12 mai : nous avons passé des heures à scanner les prévisions météo pour la traversée Porto-Vecchio / Var. Le vent annoncé est neutre, la nébulosité sur Corse chargée mais on doit pouvoir passer, mais Damned, la prévision de l'aube de ce 12 mai annonce un ciel bâché jusqu'au sol sur la côte varoise, avec des nuages qui débutent à 80 km au large de la côte. GRRRR. Nous analysons que la prévision prévoit du broken ou scattered à l'intérieur des terres varoises, donc notre tactique est de poursuivre on top vers Fayence si l'on ne peut pas voir le sol à Sainte-Maxime (notre cible). Jacques peut partir directement vers le Var, mais nous les 3 ulms lents, nous choisissons par précaution de refueller à Ajaccio. Nous appelons la tour d'Ajaccio qui nous renvoie sur une personne en charge de l'aviation générale, qui nous accepte. Il nous fait par 2 fois la grosse voix pour se jouer de nous, genre "je suis obligé de vous facturer 32 Euros de taxe d'atterrissage par ulm",puis une fois posés : "j'appelle la gendarmerie, vous êtes garés un mètre trop loin", mais en réalité il est très accueillant.
Le sud Corse est nuageux, nous devons nous dérouter par le sud, et zigzaguer entre nuages, rejoindre la cote ouest vers Propriano puis cheminer vers le nord.
La contrôleuse d'Ajaccio est très avenante avec nous, nous sommes dans le circuit après un Airbus, no problemo. Nous posons et fuellons, puis Go, on se lance pour la grande, mythique traversée via Merlu.

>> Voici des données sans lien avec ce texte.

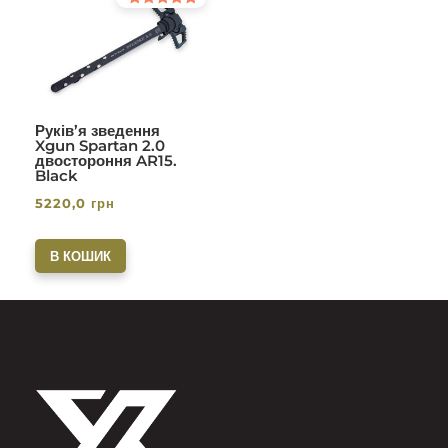
Оцінено в
5.00
з 5
Руків’я зведення
Xgun Spartan 2.0
двостороння AR15.
Black
5220,0
грн
В КОШИК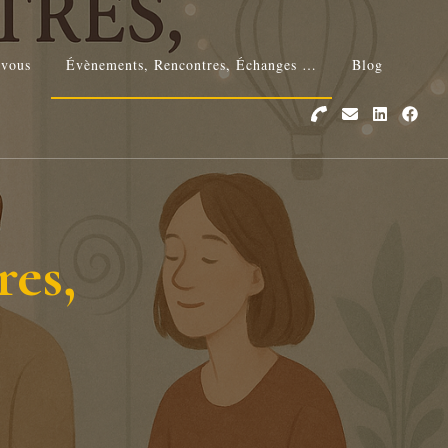
-vous
Évènements, Rencontres, Échanges …
Blog
es,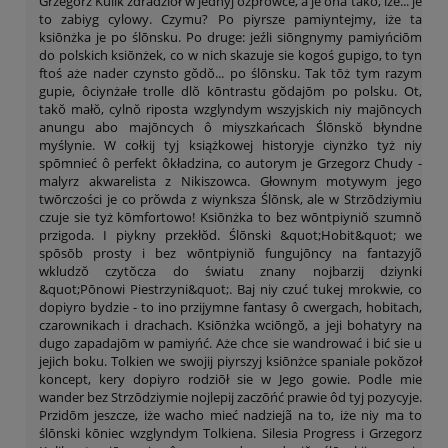
Grzegorz Kulik zdradziōł w jednyj ôzprŏwce, a je ôna tako, iże... je
to zabiyg cylowy. Czymu? Po piyrsze pamiyntejmy, iże ta
ksiōnżka je po ślōnsku. Po druge: jeźli siōngnymy pamiyńciōm
do polskich ksiōnżek, co w nich skazuje sie kogoś gupigo, to tyn
ftoś aże nader czynsto gŏdŏ... po ślōnsku. Tak tōż tym razym
gupie, ôciynżałe trolle dlŏ kōntrastu gŏdajōm po polsku. Ot,
takŏ małŏ, cylnŏ riposta wzglyndym wszyjskich niy majōncych
anungu abo majōncych ô miyszkańcach Ślōnskŏ błyndne
myślynie. W cołkij tyj książkowej historyje ciynżko tyż niy
spōmnieć ô perfekt ôkładzina, co autorym je Grzegorz Chudy -
malyrz akwarelista z Nikiszowca. Głownym motywym jego
twōrczości je co prŏwda z wiynksza Ślōnsk, ale w Strzōdziymiu
czuje sie tyż kōmfortowo! Ksiōnżka to bez wōntpiyniŏ szumnŏ
przigoda. I piykny przekłŏd. Ślōnski &quot;Hobit&quot; we
spōsōb prosty i bez wōntpiyniŏ fungujōncy na fantazyjõ
wkludzŏ czytŏcza do światu znany nojbarzij dziynki
&quot;Pōnowi Piestrzyni&quot;. Baj niy czuć tukej mrokwie, co
dopiyro bydzie - to ino przijymne fantasy ô cwergach, hobitach,
czarownikach i drachach. Ksiōnżka wciōngŏ, a jeji bohatyry na
dugo zapadajōm w pamiyńć. Aże chce sie wandrować i bić sie u
jejich boku. Tolkien we swojij piyrszyj ksiōnżce spaniale pokŏzoł
koncept, kery dopiyro rodziōł sie w Jego gowie. Podle mie
wander bez Strzōdziymie nojlepij zaczōńć prawie ôd tyj pozycyje.
Przidōm jeszcze, iże wacho mieć nadziejã na to, iże niy ma to
ślōnski kōniec wzglyndym Tolkiena. Silesia Progress i Grzegorz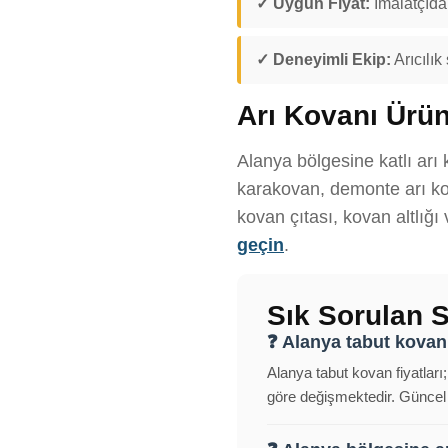
✓ Uygun Fiyat:
İmalatçıdan
✓ Deneyimli Ekip:
Arıcılık
Arı Kovanı Ürün
Alanya bölgesine katlı arı 
karakovan, demonte arı kov
kovan çıtası, kovan altlığı
geçin
.
Sık Sorulan S
❓ Alanya tabut kovan 
Alanya tabut kovan fiyatları
göre değişmektedir. Güncel f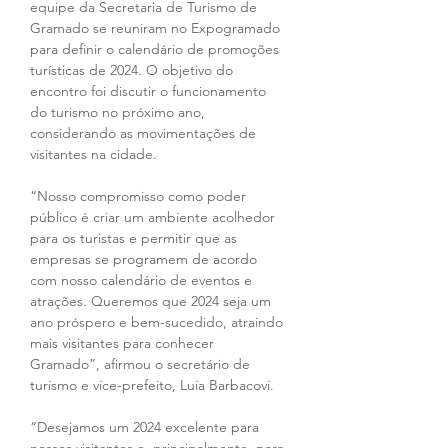
equipe da Secretaria de Turismo de 
Gramado se reuniram no Expogramado 
para definir o calendário de promoções 
turísticas de 2024. O objetivo do 
encontro foi discutir o funcionamento 
do turismo no próximo ano, 
considerando as movimentações de 
visitantes na cidade.
“Nosso compromisso como poder 
público é criar um ambiente acolhedor 
para os turistas e permitir que as 
empresas se programem de acordo 
com nosso calendário de eventos e 
atrações. Queremos que 2024 seja um 
ano próspero e bem-sucedido, atraindo 
mais visitantes para conhecer 
Gramado”, afirmou o secretário de 
turismo e vice-prefeito, Luia Barbacovi.
“Desejamos um 2024 excelente para 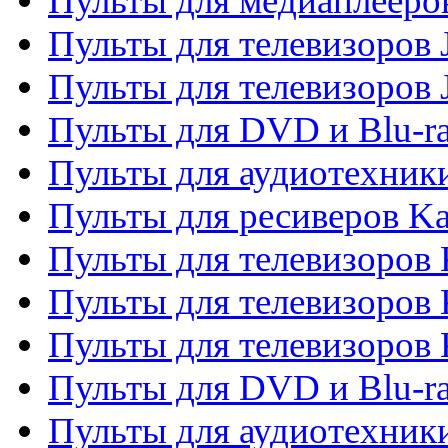
Пульты для медиаплееров
Пульты для телевизоров J
Пульты для телевизоров
Пульты для DVD и Blu-r
Пульты для аудиотехник
Пульты для ресиверов K
Пульты для телевизоров 
Пульты для телевизоров 
Пульты для телевизоров
Пульты для DVD и Blu-r
Пульты для аудиотехни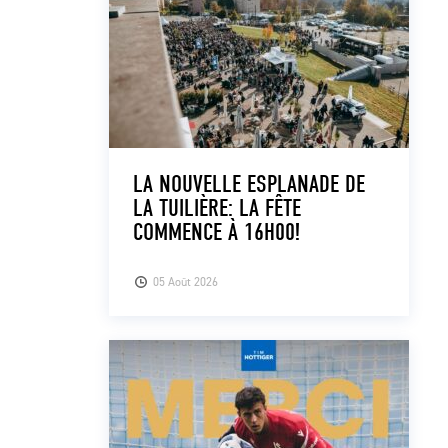
LA NOUVELLE ESPLANADE DE
LA TUILIÈRE: LA FÊTE
COMMENCE À 16H00!
05 Août 2026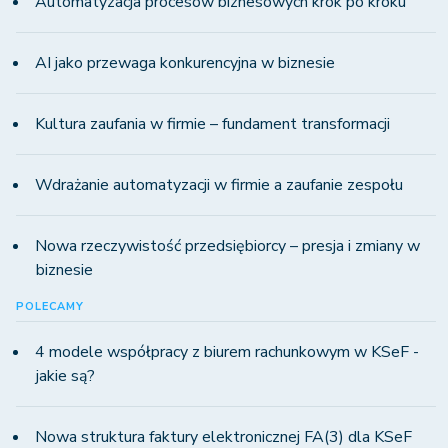
Automatyzacja procesów biznesowych krok po kroku
AI jako przewaga konkurencyjna w biznesie
Kultura zaufania w firmie – fundament transformacji
Wdrażanie automatyzacji w firmie a zaufanie zespołu
Nowa rzeczywistość przedsiębiorcy – presja i zmiany w
biznesie
POLECAMY
4 modele współpracy z biurem rachunkowym w KSeF -
jakie są?
Nowa struktura faktury elektronicznej FA(3) dla KSeF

Bien concentré sur cette traversée, sous les consignes du contrôleur d'Ajaccio, je ne peux pas passer au dessus de la maison de Villanova ; je l'aperçois de loin, et ai une pensée émue pour les hôtes de Cassiopée.
La traversée débute bien : bonne visi, vent neutre, athmosphère très calme. La Corse gris-bleue entourée de nuages épars parait belle comme un vaisseau de la guerre des étoiles.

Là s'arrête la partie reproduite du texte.